In general, hair loss is due to heredity, aging, disease, taking medicine, radiation therapy, and the like, but from a biochemical or physiological point of view, the causes of hair loss are excessive male hormone secretion, excessive sebum secretion, scalp blood circulation disorder, nutrient deficiency, nutritional imbalance, stress and the like. However, the exact cause and mechanism of hair loss have not been identified yet, and there is also a shortage of clear methods or drugs to treat alopecia.

DISCLOSURE
Technical Problem

One example of the present application provides a composition for promoting hair growth, comprising one or more kinds selected from the group consisting of sulforaphane, indole-3-carbionol, beta-sitosterol (β-sitosterol), and salts thereof as an active ingredient.

Another example provides a composition for promoting hair growth, comprising a broccoli (Brassica oleracea var. italica) extract, an avocado (Persea americana) extract or a mixture thereof as an active ingredient.

The composition for promoting hair growth may be a pharmaceutical composition, a cosmetic composition and/or a food composition (for example, health functional food).

Other example provides a pharmaceutical composition for preventing, alleviating or treating hair loss, comprising one or more kinds selected from the group consisting of sulforaphane, indole-3-carbionol, beta-sitosterol (β-sitosterol), and salts thereof as an active ingredient.

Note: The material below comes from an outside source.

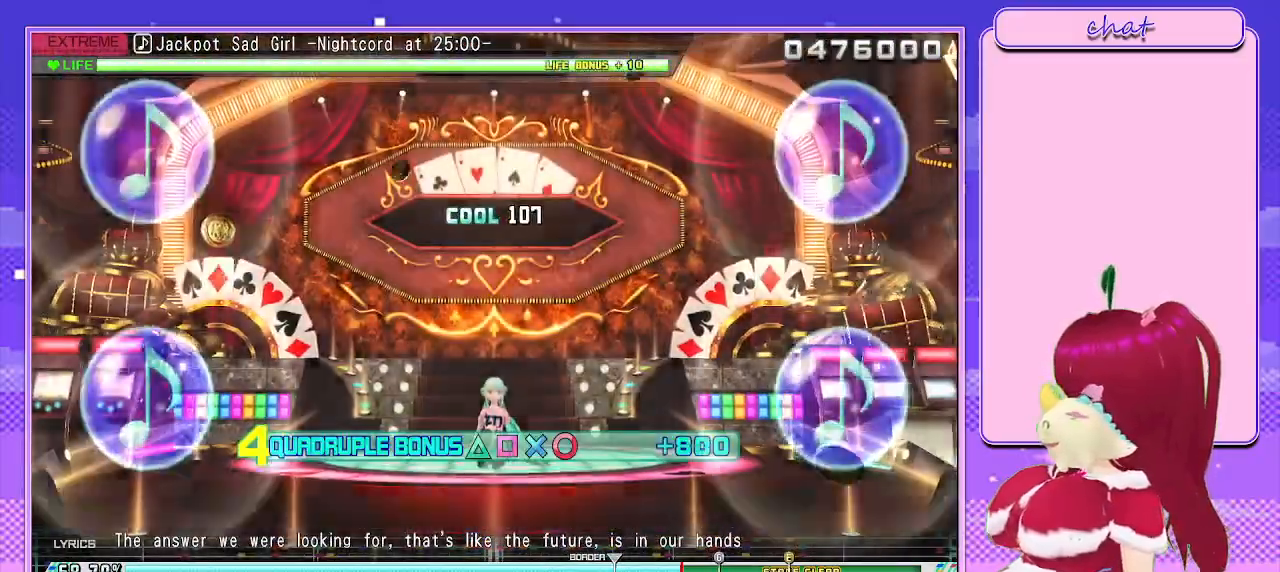
{"buttons": ["R2"], "left_stick": "center", "right_stick": "center", "events": []}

Other example provides a pharmaceutical composition for preventing, alleviating or treating hair loss, comprising a broccoli extract, an avocado extract or a mixture thereof as an active ingredient.

Other example provides a cosmetic composition for preventing, alleviating or treating hair loss, comprising one or more kinds selected from the group consisting of sulforaphane, indole-3-carbionol, beta-sitosterol, and salts thereof as an active ingredient.

Other example provides a cosmetic composition for preventing, alleviating or treating hair loss, comprising a broccoli extract, an avocado extract or a mixture thereof as an active ingredient.

Other example provides a food composition for preventing, alleviating or treating hair loss, comprising one or more kinds selected from the group consisting of sulforaphane, indole-3-carbionol, beta-sitosterol, and salts thereof as an active ingredient. The food composition may be a health functional food.

Other example provides a food composition for preventing, alleviating or treating hair loss, comprising a broccoli extract, an avocado extract or a mixture thereof as an active ingredient. The food composition may be a health functional food.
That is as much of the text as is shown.